Because, as we all know…
The longest journey is the distance between your head and your heart
No, it isn’t. Actually, I would guess it’s either from pole to pole, or alternatively any journey that involves the M25. I actually quite like this one, because it’s true that we do have to emotionally engage with belief and not just hold it theoretically. But in the Bible the seat of the emotions is not the heart, but the bowels. Which makes much more sense, really, because we often speak of being ‘gutted’. So really, the longest journey should be between brain and bowels according to the Bible.
And it’s good to read the Bible because…
A Bible that’s falling apart belongs to someone who isn’t
Not necessarily. It could just have been a really badly made Bible. But that’s not what this means, is it? It means that people who obsessively read the Bible won’t suffer from anxiety or mental health issues. Frankly, given the amount of church leaders I meet who are suffering from appalling stress, I don’t think this is true.

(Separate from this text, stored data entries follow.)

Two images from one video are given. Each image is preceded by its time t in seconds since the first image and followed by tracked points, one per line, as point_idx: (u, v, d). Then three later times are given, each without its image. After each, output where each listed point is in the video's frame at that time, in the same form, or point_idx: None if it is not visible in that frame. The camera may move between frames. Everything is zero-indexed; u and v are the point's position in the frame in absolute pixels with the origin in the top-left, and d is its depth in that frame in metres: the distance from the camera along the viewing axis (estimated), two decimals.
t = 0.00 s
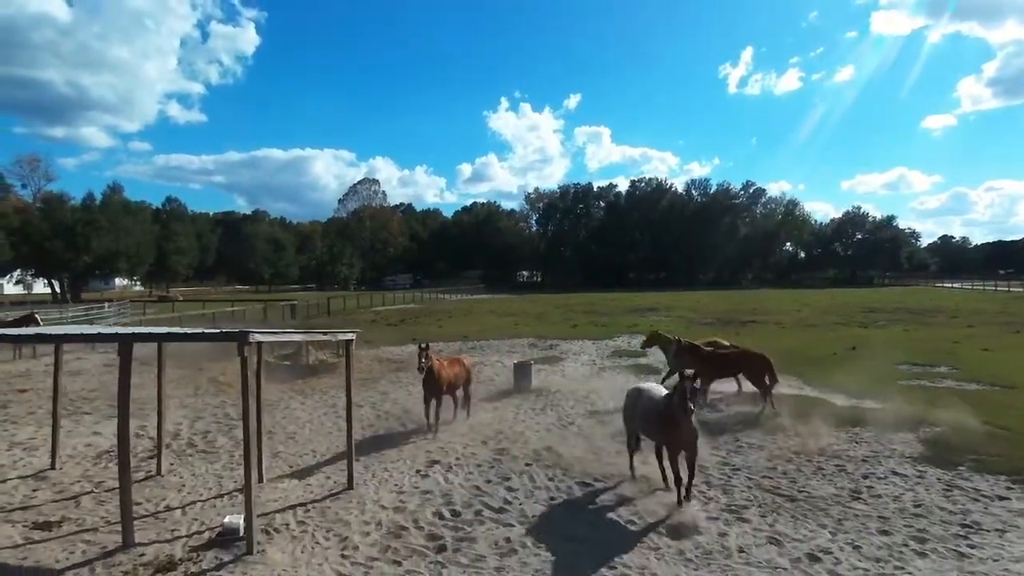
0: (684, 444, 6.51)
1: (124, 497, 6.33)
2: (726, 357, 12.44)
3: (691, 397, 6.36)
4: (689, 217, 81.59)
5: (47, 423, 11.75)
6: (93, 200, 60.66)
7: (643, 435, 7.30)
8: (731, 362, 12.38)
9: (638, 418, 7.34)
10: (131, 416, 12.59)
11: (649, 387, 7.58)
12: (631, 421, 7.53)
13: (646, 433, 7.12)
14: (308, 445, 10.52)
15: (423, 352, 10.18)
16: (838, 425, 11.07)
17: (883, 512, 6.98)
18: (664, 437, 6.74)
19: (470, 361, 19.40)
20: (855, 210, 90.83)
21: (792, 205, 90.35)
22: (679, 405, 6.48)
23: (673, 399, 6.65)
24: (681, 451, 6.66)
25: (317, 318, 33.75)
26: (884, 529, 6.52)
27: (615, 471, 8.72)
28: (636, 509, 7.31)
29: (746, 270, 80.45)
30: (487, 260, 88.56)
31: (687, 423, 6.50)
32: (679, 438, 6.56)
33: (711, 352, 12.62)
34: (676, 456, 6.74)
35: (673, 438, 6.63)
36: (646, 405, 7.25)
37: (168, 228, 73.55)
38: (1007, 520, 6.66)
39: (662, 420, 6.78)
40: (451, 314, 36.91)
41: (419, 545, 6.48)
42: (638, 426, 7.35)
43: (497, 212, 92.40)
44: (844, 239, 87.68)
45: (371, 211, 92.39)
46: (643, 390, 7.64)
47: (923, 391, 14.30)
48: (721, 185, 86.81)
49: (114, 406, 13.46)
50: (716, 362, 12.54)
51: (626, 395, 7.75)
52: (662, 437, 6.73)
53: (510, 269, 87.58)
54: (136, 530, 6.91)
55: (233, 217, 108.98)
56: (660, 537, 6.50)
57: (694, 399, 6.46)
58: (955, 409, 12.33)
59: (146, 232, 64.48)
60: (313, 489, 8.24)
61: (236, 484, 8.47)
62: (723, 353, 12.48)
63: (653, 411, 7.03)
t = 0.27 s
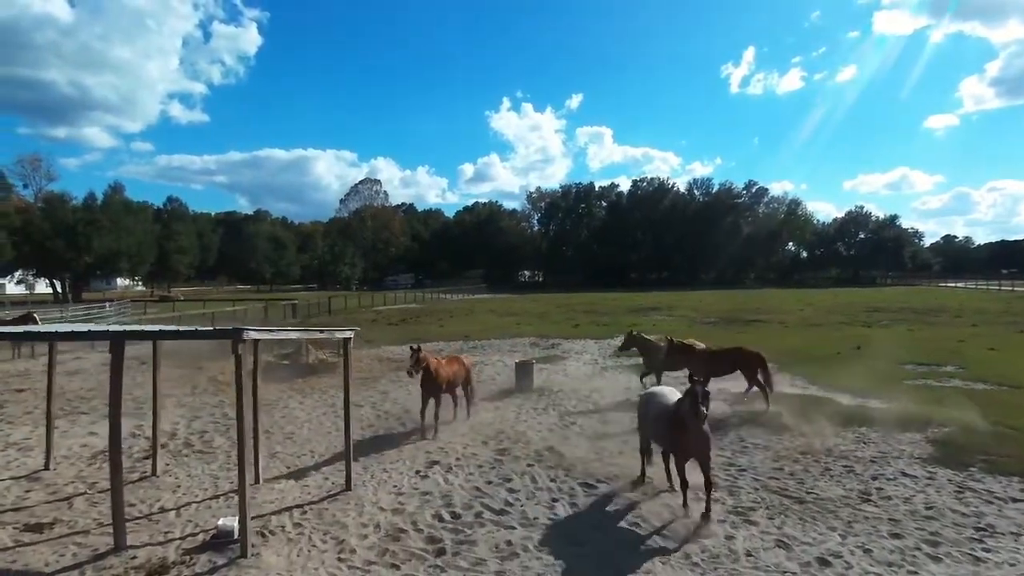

In fact, you could argue that one of the purposes of reading the Bible is to have our life shattered. The Bible is a place to encounter God and sometimes our lives need to collapse in order to be rebuilt. The Bible is many things, but it is not safe. And it is certainly not…
God’s instruction manual
The Bible is not an instruction manual. I mean, I’ve looked and it hasn’t helped me load the dishwasher. Again, I can see what the phrase is trying to do, except that’s not actually how the Bible works. This implies that there is always one, simple way of reading and implementing scripture. As the more extreme, triple-rhymed version goes: “God said it. I believe it. That settles it.” But scripture needs interpreting and discussing and thinking about. Scripture does that kind of thing itself. In the Bible, even when God said it, not everyone believed it, and nobody thought that it settled it.
Indeed, it’s living with the unsettled, difficult things that shows the limitations of these cliches. When I started on this article I thought I was going to write a breezy, funny 1,500 words on silly phrases that Christians use. (That’s what I thought I was getting as well – Ed.) But I’ve come to see that these phrases really can have a damaging effect. At best they are theological morphine, something to dull the pain. And not just the pain of the listeners: often they are escape routes for us who use them; ways to avoid the difficult work of sitting with people in their confusion or despair. Or even ways to avoid confronting our own doubts and questions.
At worst they reinforce false ideas of God. He is not a mad scientist. Nor is he Santa Claus. And he’s definitely not someone who guides us only by slamming the door in our face. God is love. That may sound cliched. But it’s true.